In a Tuesday statement, Google ads vice president Dan Taylor strongly denied the claims made against the company.

“Publishers have many options to choose from when it comes to using advertising technology to monetize,” he said, adding that Gannett uses dozens of competing ad services. He argued that Google’s ad services allow publishers to keep most of the revenue.

Google’s competitors and critics have long accused it of using its position in the advertising world to favor its own products over those of others. The advertising ecosystem is dizzyingly complex, encompassing hundreds of companies offering a range of services, such as helping to design ads and tracking whether anyone clicked on them.

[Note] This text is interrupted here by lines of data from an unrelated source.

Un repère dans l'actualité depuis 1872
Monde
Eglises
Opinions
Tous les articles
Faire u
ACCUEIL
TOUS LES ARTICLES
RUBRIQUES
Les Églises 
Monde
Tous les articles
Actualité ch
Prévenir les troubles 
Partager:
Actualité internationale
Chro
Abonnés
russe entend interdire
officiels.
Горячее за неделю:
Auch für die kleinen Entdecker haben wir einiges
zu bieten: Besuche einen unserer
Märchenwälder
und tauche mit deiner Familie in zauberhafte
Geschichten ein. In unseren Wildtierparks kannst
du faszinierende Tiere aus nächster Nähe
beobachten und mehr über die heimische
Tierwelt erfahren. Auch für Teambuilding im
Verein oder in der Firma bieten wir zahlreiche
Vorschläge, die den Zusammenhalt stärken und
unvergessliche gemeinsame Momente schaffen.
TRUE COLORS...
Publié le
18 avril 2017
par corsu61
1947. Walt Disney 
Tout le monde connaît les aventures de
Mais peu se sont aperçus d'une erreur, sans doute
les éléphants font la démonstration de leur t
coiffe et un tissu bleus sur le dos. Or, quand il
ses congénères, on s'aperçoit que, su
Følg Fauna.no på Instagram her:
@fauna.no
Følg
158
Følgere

But over two decades, Google steadily expanded its footprint in the ad business by buying up other companies — to the point where, unlike its competitors, it operates products at nearly every step of the ad process, selling tools to both advertisers and publishers and also serving as a middleman between the two. Today, it controls several of the world’s most important advertising platforms, including YouTube and Google Search.

In 2020, a group of state attorneys general sued the company for using unfair practices in the space. Earlier this year, the Justice Department followed with its own lawsuit. And last week, the European Union unveiled a complaint of its own that seeks to get Google to sell off parts of its advertising tech empire.

 

Two years ago, Australia led a push to get Google and Facebook — another formidable player in the online ad market — to pay media organizations for all the links that get shared. In response, Facebook blocked all news sharing in Australia, and Google threatened to pull its search engine from the country. (Google later signed deals with major publishers there that helped it avoid the strictest parts of the law.)

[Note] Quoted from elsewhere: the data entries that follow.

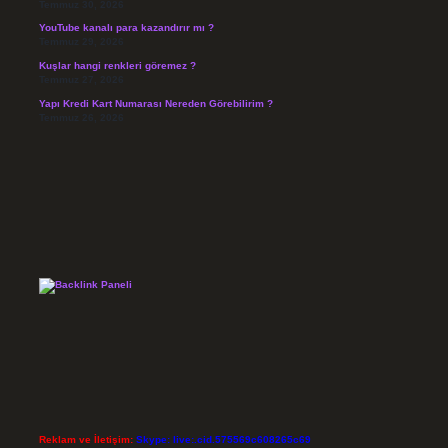
Temmuz 30, 2026
YouTube kanalı para kazandırır mı ?
Temmuz 29, 2026
Kuşlar hangi renkleri göremez ?
Temmuz 27, 2026
Yapı Kredi Kart Numarası Nereden Görebilirim ?
Temmuz 26, 2026
Reklam ve İletişim:
Skype: live:.cid.575569c608265c69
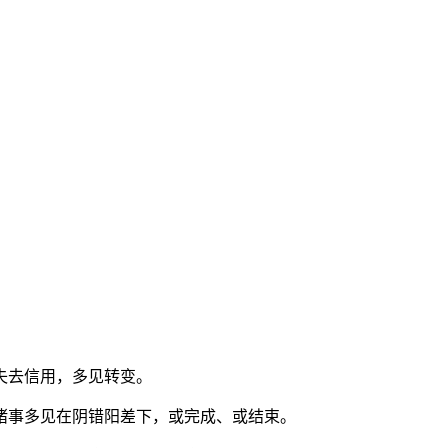
失去信用，多见转变。
诸事多见在阴错阳差下，或完成、或结束。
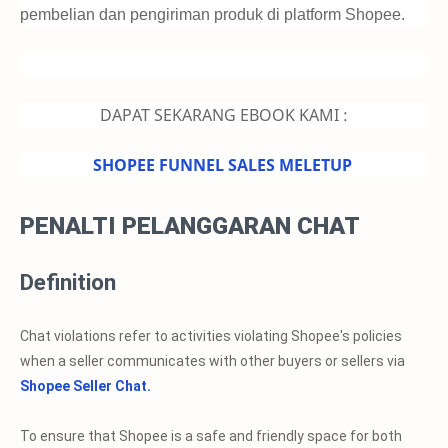
pembelian dan pengiriman produk di platform Shopee.
DAPAT SEKARANG EBOOK KAMI :
SHOPEE FUNNEL SALES MELETUP
PENALTI PELANGGARAN CHAT
Definition
Chat violations refer to activities violating Shopee's policies
when a seller communicates with other buyers or sellers via
Shopee Seller Chat
.
To ensure that Shopee is a safe and friendly space for both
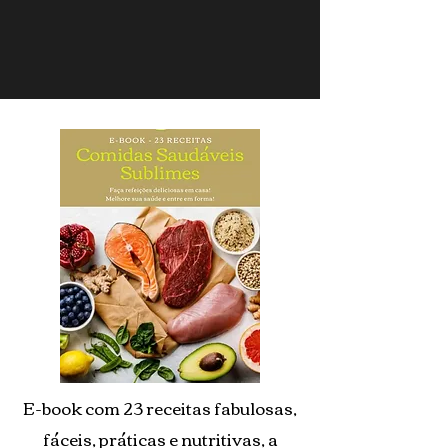
E-book com 23 receitas fabulosas,
fáceis, práticas e nutritivas, a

HD Media, which owns several weekly papers in West Virginia, also filed suit against Facebook and Google two years ago — and called upon other news publishers to join what managing partner Doug Reynolds called a fight for “the future of the press but also the preservation of our democracy.”

Los Angeles antitrust attorney Camron Dowlatshahi said the actions suggest that companies are frustrated with their failure to thrive in the digital era. “These companies rely on [Google] for their survival,” he said. “And maybe they’re evaluating at this point that they’re not able to survive.”

 

Omar Ochoa, an antitrust and class-action attorney, said the most recent lawsuit from Gannett could “significantly boost the prospects” of the lawsuits from the states and the Justice Department.

Earlier this year, the New York Times went a different way, signing a deal with Google worth around $100 million over three years that allows Times content to appear on multiple platforms owned by Alphabet, according to the Wall Street Journal.

The Gannett suit comes as the chain is facing an array of financial challenges, for which many employees have blamed Reed, the CEO. The company has shuttered or sold multiple newspapers since its merger with the GateHouse chain in 2019, which executives had touted for its cost-savings potential.

 

In August, the company announced a $53.7 million loss on $748.7 million in revenue amid inflation and rising print costs. Dozens of employees were laid off, including some who had been the last ones working in their newsrooms.

This month, shortly after Reed touted the cuts and other “cost management initiatives” that had saved the company millions, hundreds of staffers across 24 Gannett newspapers walked off their jobs and decided not to report to work, forfeiting their pay and assignments. Their strike aimed to put a spotlight on budget cuts and increase pressure on shareholders to vote no confidence in Reed.